According to Oklahoma Energy Today:

June collections from the gross production tax, Oklahoma’s severance tax on oil and gas extraction, totaled $19.6 million, down by $72.5 million, or 78.7 percent, compared to the same month of last year. Compared to May 2020 reports, gross production collections are down by $18.6 million, or 48.7 percent. 

Oil and gas gross production tax collections brought in $829.2 million during the 12 months, down by $323.9 million, or 28.1 percent, from the previous 12 months. 

Oklahoma State Treasurer Randy McDaniel said, “The state economy showed strength in a number of key areas last month. However, the large drop in gross production tax receipts due to a decline in global demand shines a light on the challenges faced by a key Oklahoma industry.”

That key industry being the oil and gas sector of the state, whose June extraction tax receipts were the lowest monthly total in 10 years.

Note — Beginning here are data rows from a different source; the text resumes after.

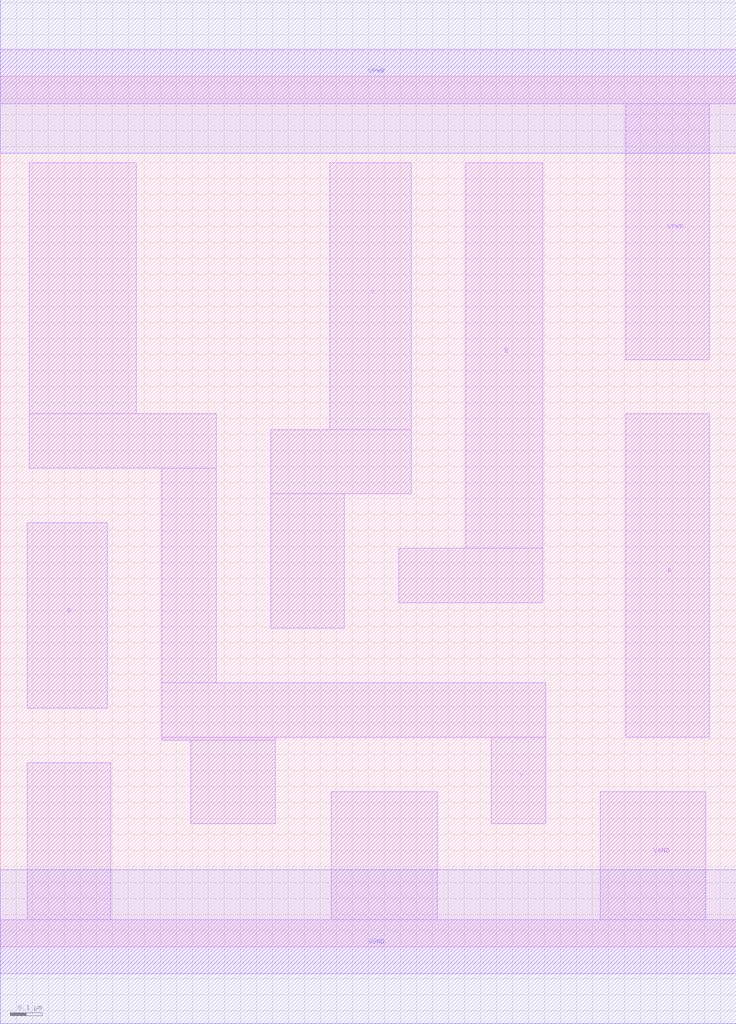
<source format=lef>
# Copyright 2020 The SkyWater PDK Authors
#
# Licensed under the Apache License, Version 2.0 (the "License");
# you may not use this file except in compliance with the License.
# You may obtain a copy of the License at
#
#     https://www.apache.org/licenses/LICENSE-2.0
#
# Unless required by applicable law or agreed to in writing, software
# distributed under the License is distributed on an "AS IS" BASIS,
# WITHOUT WARRANTIES OR CONDITIONS OF ANY KIND, either express or implied.
# See the License for the specific language governing permissions and
# limitations under the License.
#
# SPDX-License-Identifier: Apache-2.0

VERSION 5.5 ;
NAMESCASESENSITIVE ON ;
BUSBITCHARS "[]" ;
DIVIDERCHAR "/" ;
MACRO sky130_fd_sc_hd__nor4_1
  CLASS CORE ;
  SOURCE USER ;
  ORIGIN  0.000000  0.000000 ;
  SIZE  2.300000 BY  2.720000 ;
  SYMMETRY X Y R90 ;
  SITE unithd ;
  PIN A
    ANTENNAGATEAREA  0.247500 ;
    DIRECTION INPUT ;
    USE SIGNAL ;
    PORT
      LAYER li1 ;
        RECT 1.955000 0.655000 2.215000 1.665000 ;
    END
  END A
  PIN B
    ANTENNAGATEAREA  0.247500 ;
    DIRECTION INPUT ;
    USE SIGNAL ;
    PORT
      LAYER li1 ;
        RECT 1.245000 1.075000 1.695000 1.245000 ;
        RECT 1.455000 1.245000 1.695000 2.450000 ;
    END
  END B
  PIN C
    ANTENNAGATEAREA  0.247500 ;
    DIRECTION INPUT ;
    USE SIGNAL ;
    PORT
      LAYER li1 ;
        RECT 0.845000 0.995000 1.075000 1.415000 ;
        RECT 0.845000 1.415000 1.285000 1.615000 ;
        RECT 1.030000 1.615000 1.285000 2.450000 ;
    END
  END C
  PIN D
    ANTENNAGATEAREA  0.247500 ;
    DIRECTION INPUT ;
    USE SIGNAL ;
    PORT
      LAYER li1 ;
        RECT 0.085000 0.745000 0.335000 1.325000 ;
    END
  END D
  PIN Y
    ANTENNADIFFAREA  0.672750 ;
    DIRECTION OUTPUT ;
    USE SIGNAL ;
    PORT
      LAYER li1 ;
        RECT 0.090000 1.495000 0.675000 1.665000 ;
        RECT 0.090000 1.665000 0.425000 2.450000 ;
        RECT 0.505000 0.645000 0.860000 0.655000 ;
        RECT 0.505000 0.655000 1.705000 0.825000 ;
        RECT 0.505000 0.825000 0.675000 1.495000 ;
        RECT 0.595000 0.385000 0.860000 0.645000 ;
        RECT 1.535000 0.385000 1.705000 0.655000 ;
    END
  END Y
  PIN VGND
    DIRECTION INOUT ;
    SHAPE ABUTMENT ;
    USE GROUND ;
    PORT
      LAYER li1 ;
        RECT 0.000000 -0.085000 2.300000 0.085000 ;
        RECT 0.085000  0.085000 0.345000 0.575000 ;
        RECT 1.035000  0.085000 1.365000 0.485000 ;
        RECT 1.875000  0.085000 2.205000 0.485000 ;
    END
    PORT
      LAYER met1 ;
        RECT 0.000000 -0.240000 2.300000 0.240000 ;
    END
  END VGND
  PIN VPWR
    DIRECTION INOUT ;
    SHAPE ABUTMENT ;
    USE POWER ;
    PORT
      LAYER li1 ;
        RECT 0.000000 2.635000 2.300000 2.805000 ;
        RECT 1.955000 1.835000 2.215000 2.635000 ;
    END
    PORT
      LAYER met1 ;
        RECT 0.000000 2.480000 2.300000 2.960000 ;
    END
  END VPWR
  OBS
  END
END sky130_fd_sc_hd__nor4_1

</source>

While eco-extremists continue to push for a “reset” on our energy sector, they should take a second to look at the numbers. Oklahoma’s state revenue is down $72.5 million or 78.7% from the same month last year because of the lack of oil and gas production. Now apply that to a national scale. Millions of families and billions of dollars in revenue depend on the oil and gas industry’s success. We should be looking at ways to revive the struggling industry, not ways to destroy it entirely.